Identity is a topic that seems to pop-up everywhere in my life recently. Sitting with my work colleagues after our Christmas party with the children and youth at the Kindertreff a few weeks ago, we got to talking about identity. Identity comes up frequently in our discussions with the youth at the Kindertreff, as well, because they often find themselves living between or without identity.
As someone who tends to research, analyze, and contemplate the social, class, and racial conditions of those around me, anyways, I find it really interesting to internally reflect on the same issues. I have taken numerous university courses on issues of identity and have found some pretty interesting stuff in my research on issues of identity for migrants, for Muslims, and for those with 'migration background’ here in Germany.
Being abroad, it is interesting to note how predominant one’s citizenship and nationality come to serve as a dominant factor of identity, particularly in answering the question, ‘Who are you?’. I would never describe myself as a typical American. I fulfill almost none of the awaited stereotypes or clichés, much to the disappointment of those whom I meet. Yes, of course, being an American outside of the U.S. already makes me an exception. But, not only do I not eat American fast food, particularly from McDonald’s, I do not drink Starbuck’s coffee, or constantly have a bottle of Coca-Cola within arm’s reach.

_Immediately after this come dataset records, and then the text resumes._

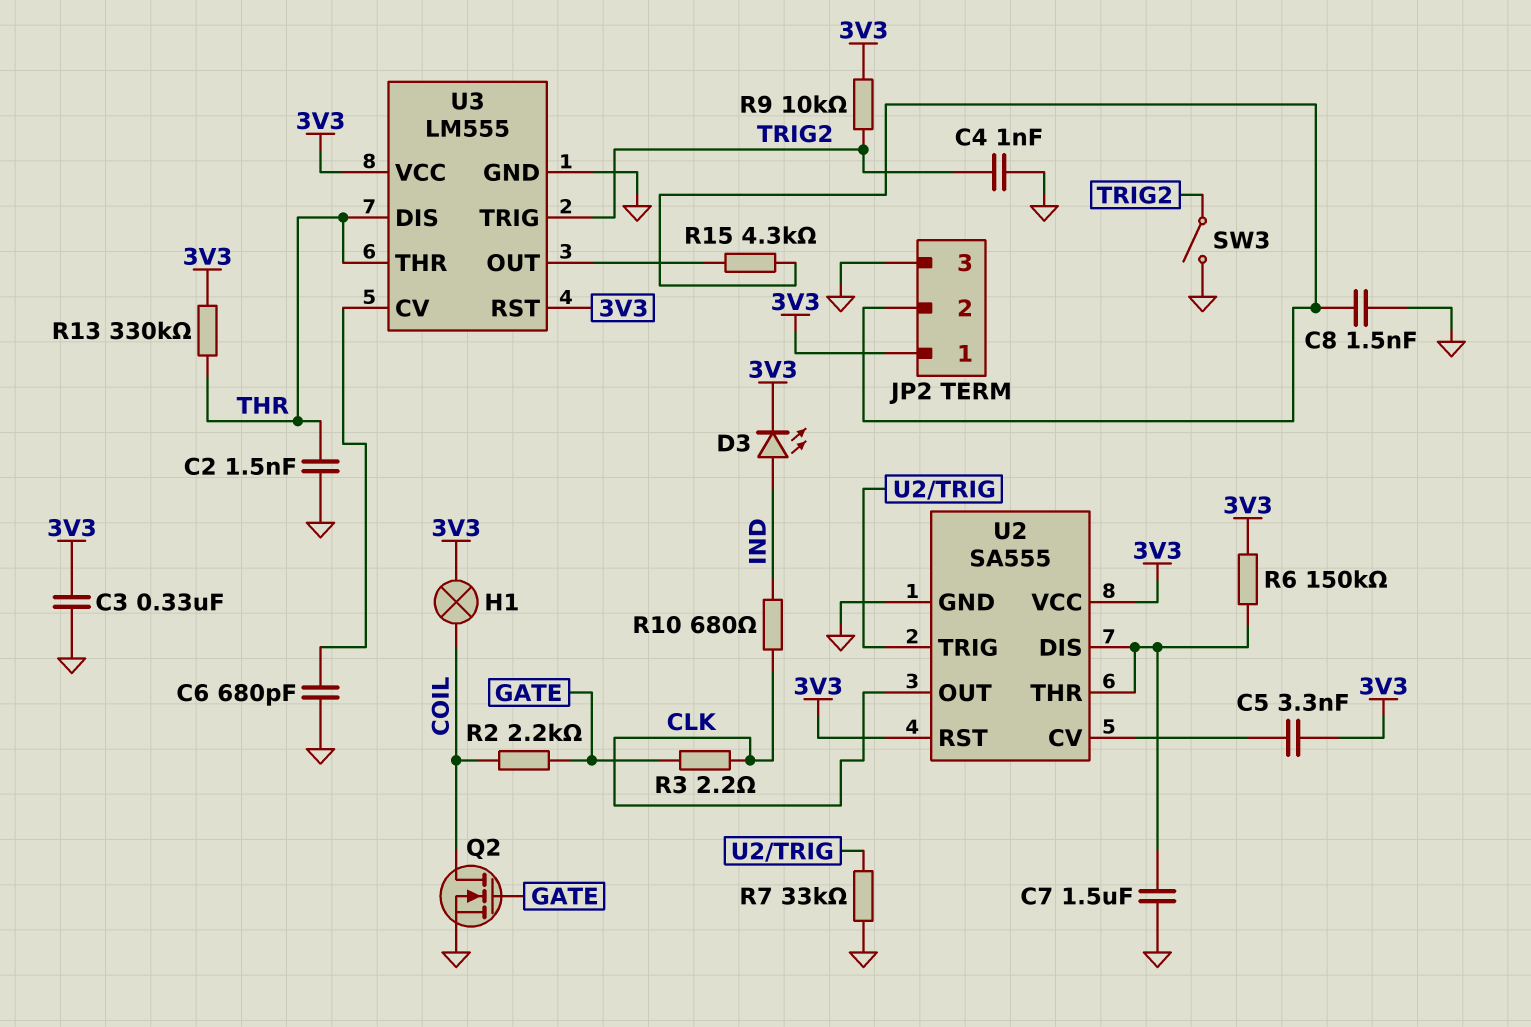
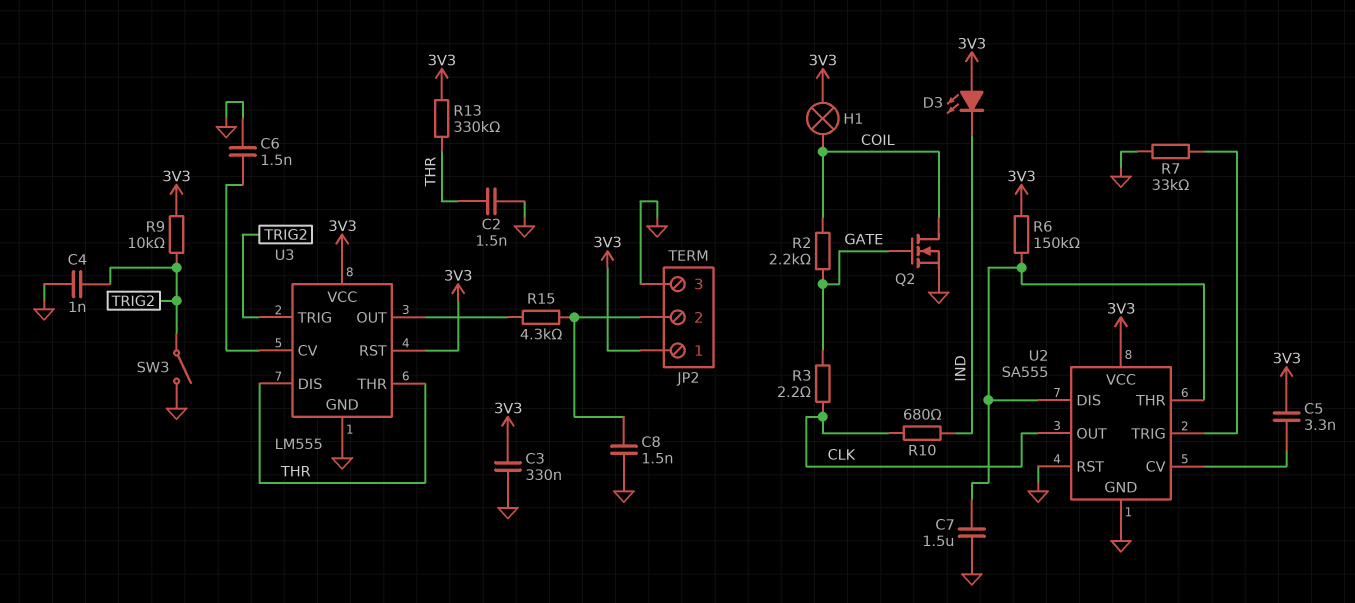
C6: 680pF (GND, U3/CV) -> 1.5nF (GND, U3/CV)
D3: LED (A IND, K 3V3) -> LED (A 3V3, K IND)
U2 pin RST: 3V3 -> GND

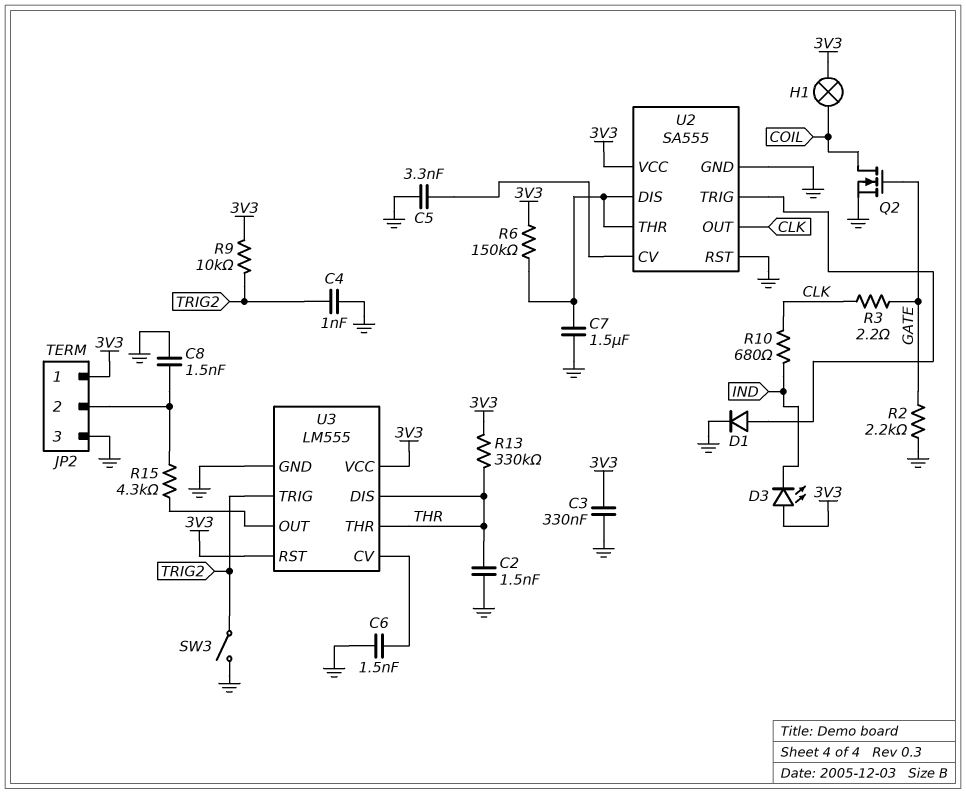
C5: 3.3nF (3V3, U2/CV) -> 3.3nF (GND, U2/CV)
D1: none -> diode (A U2/TRIG, K GND)
R2: 2.2k (COIL, GATE) -> 2.2k (GATE, GND)
R7: 33k (GND, U2/TRIG) -> none

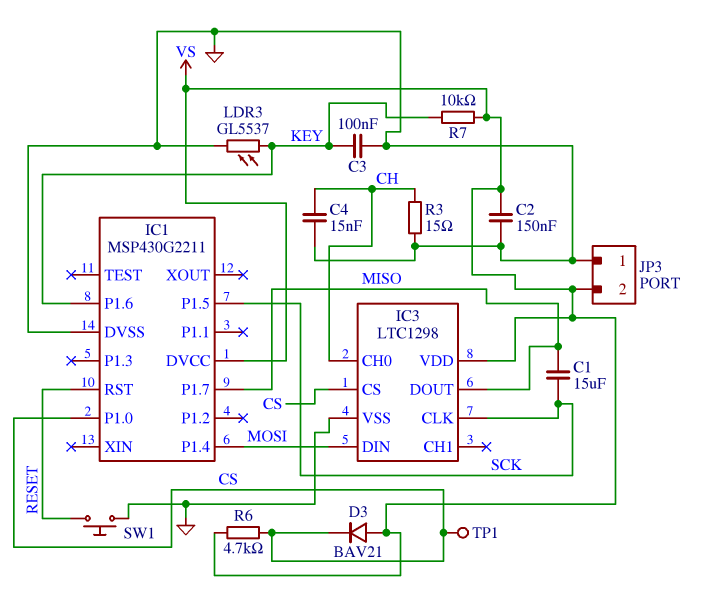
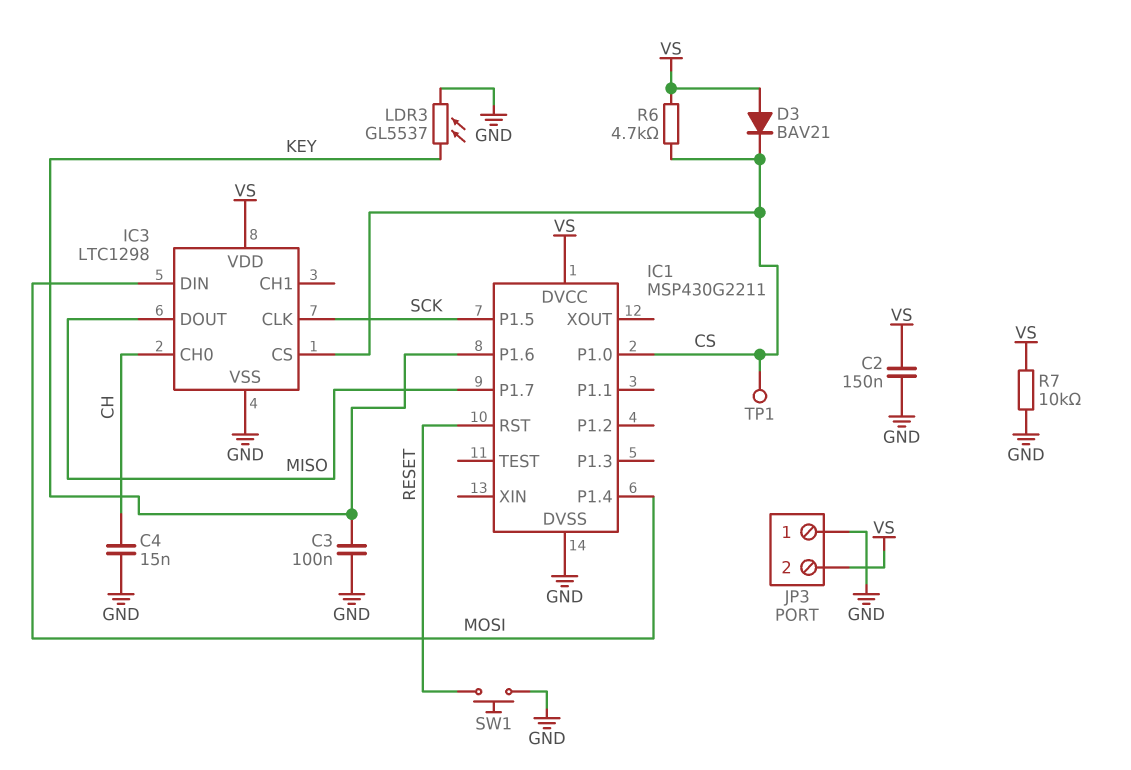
C1: 15uF (MISO, SCK) -> none
R3: 15 (CH, GND) -> none
R7: 10k (KEY, VS) -> 10k (GND, VS)

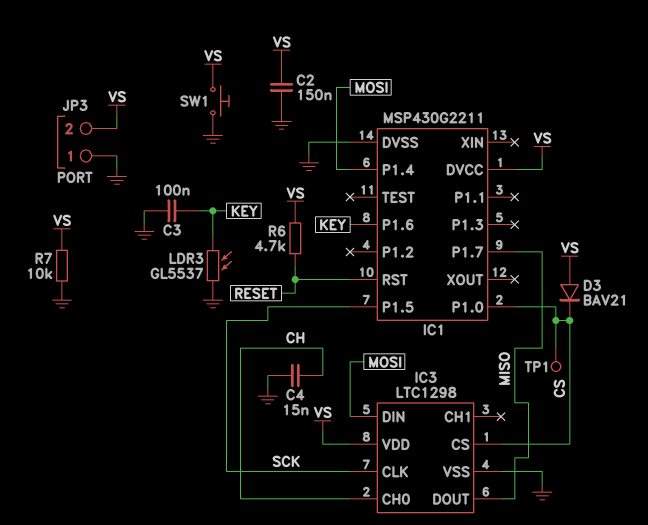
R6: 4.7k (CS, VS) -> 4.7k (RESET, VS)
SW1: button (GND, RESET) -> button (GND, VS)

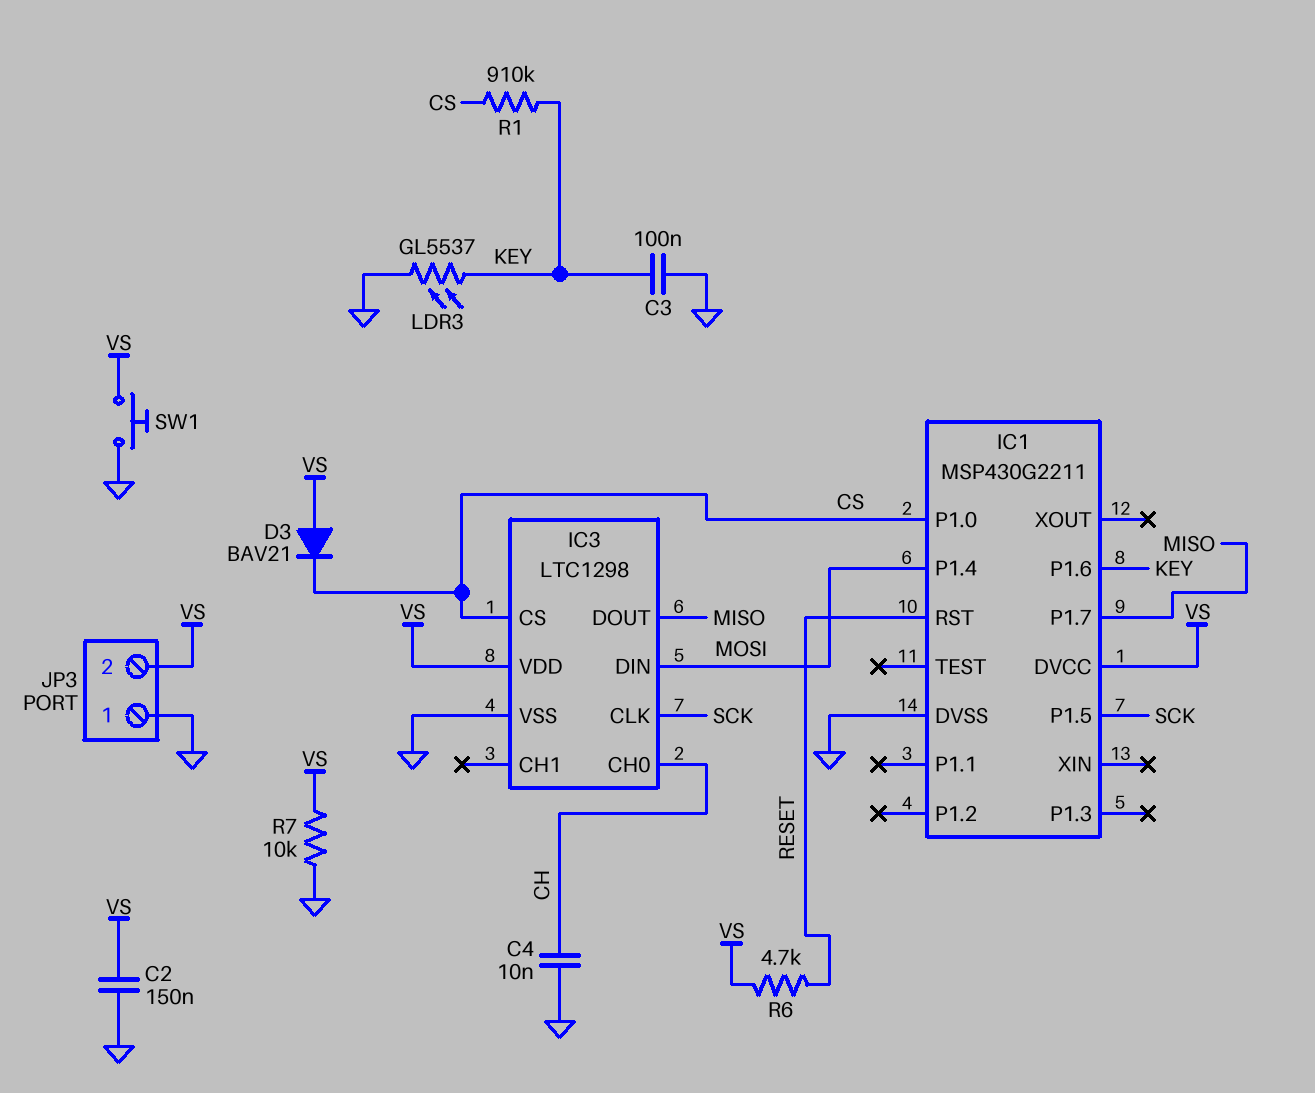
C4: 15nF (CH, GND) -> 10nF (CH, GND)
R1: none -> 910k (CS, KEY)
TP1: test point (CS) -> none

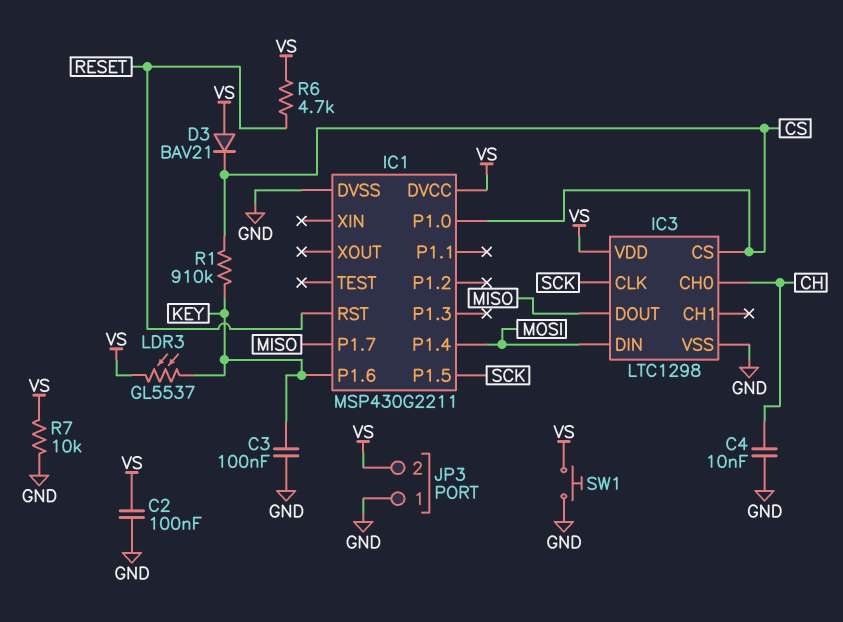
C2: 150nF (GND, VS) -> 100nF (GND, VS)
LDR3: GL5537 (GND, KEY) -> GL5537 (KEY, VS)

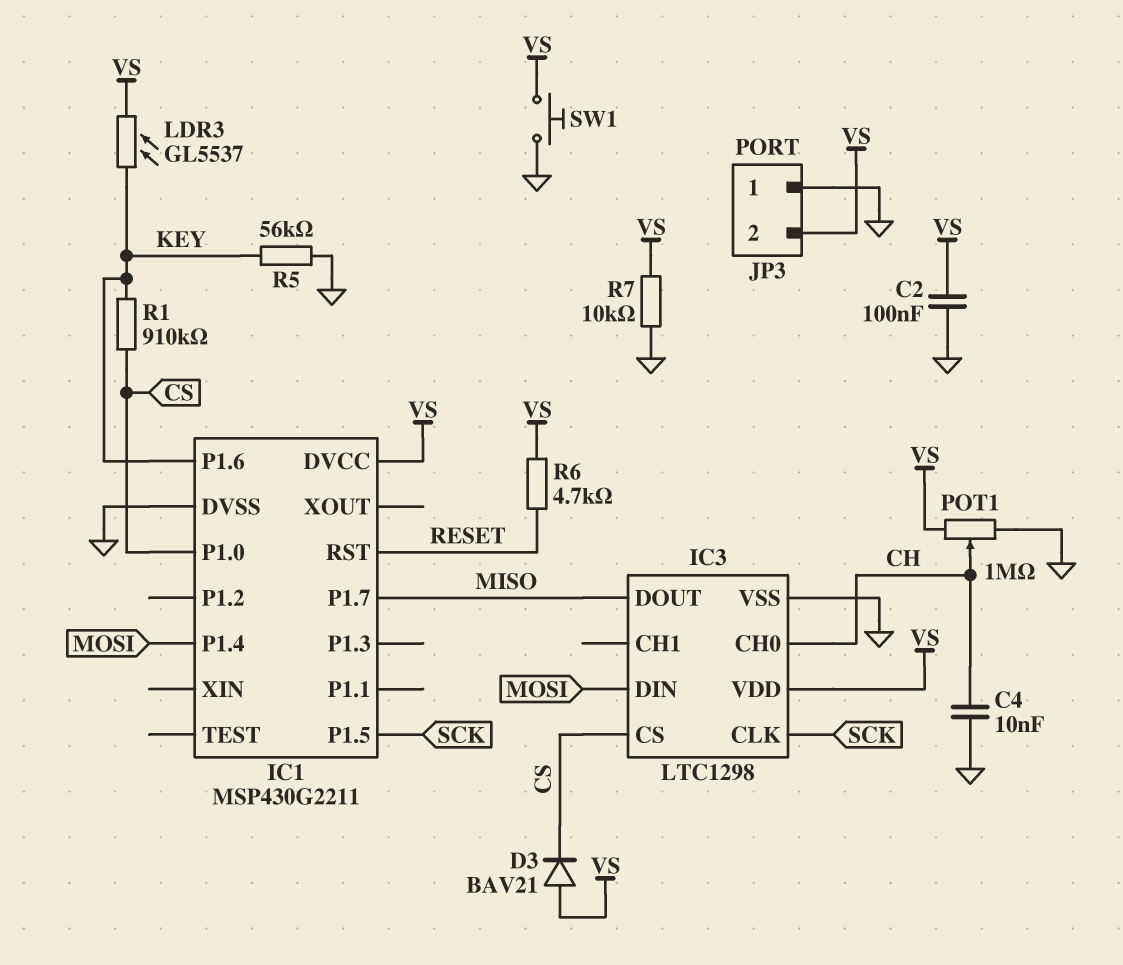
C3: 100nF (GND, KEY) -> none
POT1: none -> 1M (GND, VS, wiper CH)
R5: none -> 56k (GND, KEY)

To the disappointment of many of the children and youth with whom I work, I do not even watch television, am not up on my Hollywood movies and actresses and actors, and am not best friends with Justin Bieber (which is good, since he is actually from Canada, anyways). I don’t really care about American sports either, and if that doesn’t make me un-American, then I am not sure what does.
However, there are other ‘American’ things that slowly, I realize, have become more important to me, particularly the longer I am away. For example, the progression of American holidays (even the ones I previously considered irrelevant) and the current stand of the American university semester serve as key markers of time and time progression. And American politics remains an important, albeit frustrating, topic that I follow as closely as possible regardless of where I live.
And food. I don’t necessarily eat McDonald’s or a lot of pizza or hamburgers, anyways, and the staple American consummation of peanut butter has been substituted by the superior Turkish hazelnut butter, but I do stand strong on my love of cookies, muffins, and brownies. And, no, I am not sure that October 31st can come and go without eating some Resse’s Peanut Butter Cups and candy corn, nor that the last Thursday in November can pass without some pumpkin pie or the acceptable equivalent.
But still, even in a foreign country, I cannot answer the question, ‘Who are you?’ with ‘I am an American.’. Who I am is much more complex than that.
During the sermon where this question was addressed, the District Superintendent posed the possibility of answering with, “I am a child of God.” Although we had to laugh a bit, simply considering the reactions that one would receive if one began answering in such a way in today’s secular society, there is some value in such an answer. While other variables of our identity may fluctuate, we remain the same. We remain children of God.
“And, who are you?” “I am a child of God. And so are you.”